● **Document segment**
········
Thus, an event at $(t_1, n_1)$ is considered to occur before another at $(t_2, n_2)$ if either $t_1 < t_2$, or $t_1 = t_2$ and $n_1 < n_2$. In other word, $SD_{[T]}$ is ordered lexicographically.

How does this relate to Antescofo ? In the figure below, the sequence of synchronous actions appears in the vertical axis. So this axis corresponds to the dependency between simultaneous computations. Notice that the (vertical) height of a box is used to represent the logical dependencies while the (horizontal) length of a box represents a duration in time. Note for example that even if durations of $a_1$ and $a_2$ are both zero, the execution order of actions $a_0$, $a_1$ and $a_2$ is the same as the appearance order in the score.

A delay, a period in a loop or a sample in a curve, correspond to a progression on the horizontal axis. When these quantities are expressed in relative time, they depends on a tempo which can be dynamic (i;e., it can change with the passing of time). Dynamic tempo correspond to shrink or to dilate the horizontal axis, but the order of events on the timeline is preserved.

Causality between computations (e.g. the evaluation of a sum must done after the evaluation of the arguments of the sum) corresponds to succession on the vertical axis. Causality is not enough to give a complete ordering of simultaneous action. For example, between two simultaneous assignments:

    let $x := $x + $y
    let $y := $x + $y + 1

the final result is not the same following the succession of assignments performed by the interpreter. Action priority is used to decide which one must be performed first. And in Antescofo, the first assignment occuring in the score is performed first (as in mainstream sequential programming languages).

Duration : Audio Processing Languages¶

In time-triggered system, activities are performed periodically, that is at time points predefined by a given duration. This duration matches the dynamics of these activities. In these systems, the computation are driven by the passing of time, not by the occurences of logical events like in event triggered systems.

Audio computations are very often architectured as time-triggered systems. The audio signal is sampled periodically. Because of efficiency issues, block processing⁴ is implemented by grouping samples into an audio buffer of fixed size matching a definite duration of the audio signal. Audio buffers are processed themselves periodically at an audio rate.
········
● **Tasks**
[a] Transcribe the passage on timing in Antescofo word for word, from "let $x := $x" up to and including "event triggered systems.".
[b] Write the next part of the passage on timing in Antescofo, picking up after its final sentence.
········
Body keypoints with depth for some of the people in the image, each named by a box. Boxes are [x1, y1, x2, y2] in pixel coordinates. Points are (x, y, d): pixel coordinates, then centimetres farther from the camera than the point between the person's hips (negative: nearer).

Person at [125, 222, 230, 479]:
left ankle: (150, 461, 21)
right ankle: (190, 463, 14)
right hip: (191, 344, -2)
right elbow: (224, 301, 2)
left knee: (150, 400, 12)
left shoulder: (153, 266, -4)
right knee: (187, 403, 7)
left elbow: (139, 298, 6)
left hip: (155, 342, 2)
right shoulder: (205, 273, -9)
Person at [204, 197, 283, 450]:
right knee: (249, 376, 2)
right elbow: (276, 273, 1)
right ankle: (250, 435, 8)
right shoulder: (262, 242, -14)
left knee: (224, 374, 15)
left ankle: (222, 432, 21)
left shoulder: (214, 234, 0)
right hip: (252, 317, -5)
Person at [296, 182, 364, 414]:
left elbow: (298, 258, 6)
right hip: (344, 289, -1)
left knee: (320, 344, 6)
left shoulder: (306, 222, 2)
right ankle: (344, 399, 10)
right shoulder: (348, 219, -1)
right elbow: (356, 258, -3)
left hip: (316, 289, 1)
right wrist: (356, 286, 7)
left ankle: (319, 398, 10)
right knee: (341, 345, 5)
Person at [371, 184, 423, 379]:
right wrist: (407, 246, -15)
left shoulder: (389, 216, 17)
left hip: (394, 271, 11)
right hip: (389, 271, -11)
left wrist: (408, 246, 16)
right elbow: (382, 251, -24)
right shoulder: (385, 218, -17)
········
● **Your written answers**
[a]
let $x := $x + $y
    let $y := $x + $y + 1

the final result is not the same following the succession of assignments performed by the interpreter. Action priority is used to decide which one must be performed first. And in Antescofo, the first assignment occuring in the score is performed first (as in mainstream sequential programming languages).

Duration : Audio Processing Languages¶

In time-triggered system, activities are performed periodically, that is at time points predefined by a given duration. This duration matches the dynamics of these activities. In these systems, the computation are driven by the passing of time, not by the occurences of logical events like in event triggered systems.

[b]
Duration also appears when a language offers the possibility to be woken up after some delay. In Antescofo it can be done using the delay before an action; in ChucK by chucking the delay to now:

     // in ChucK
     do someting
     5.8::ms => now // advance in time
     do nextthing

   // in Antescofo
   do something
   5.8 ms  // wait 5.8 milliseconds
   do nextthing

So, to trigger an activity periodically, such as by filling a buffer of 64 samples at 44100 Hz (5.8 ms), one can write:

     while (true)
     {
         do something
         5.8::ms => now
     }

   Loop 5.8 ms
   {
       do something
   }

These two code snippets in ChucK and in Antescofo seem very similar but their interpretations differ greatly. The ChucK program is a sequential program that is stopped for a given duration: any code between instructions to advance time can be considered atomic (i.e. presumed to happen instantaneously at a single point in time). The Antescofo code describes a parallel program where some actions have to be iterated every duration (iterations are supposed to take place independently, such that they can eventually overlap). These actions can be atomic or have their own duration.

This example exhibits one of the differences between the approaches of ChucK and Antescofo: ChucK takes a view where the computations happen infinitely fast and sequentially, while Antescofo's approach is to view computation as infinitely fast and in parallel.

This formulation seems absurd until one realizes that, here, parallelism refers to a logical notion related to the structure of the program evaluation and is not related to the time at which computations occur. A program is parallel if the progression of the computation is described by several threads (and each thread correspond to a succession of actions). In the case of ChucK, all control structures are sequential, except the explicit thread creation operation spork. On the other hand, in Antescofo threads are implicitly derived from the nested structure of compound actions: every actions spans new threads for their child actions (except with the ==> and +=> continuation operators). See table below:

For example, the program

         Group G
         {
              d₁ a₁
              d₂ a₂
              d₃ a₃
         }

It is because of the cumalative delays that the group G seems a sequential construct. But without delays, it is apparent that the actions aᵢ are spanned in parallel. The ChucK program that really mimics the Antescofo Loop, has to explicitly use shreds (i.e. ChucK threads) to make the while bodies independent⁵:

    fun loop_body()
    {
        do something
    }
    while (true)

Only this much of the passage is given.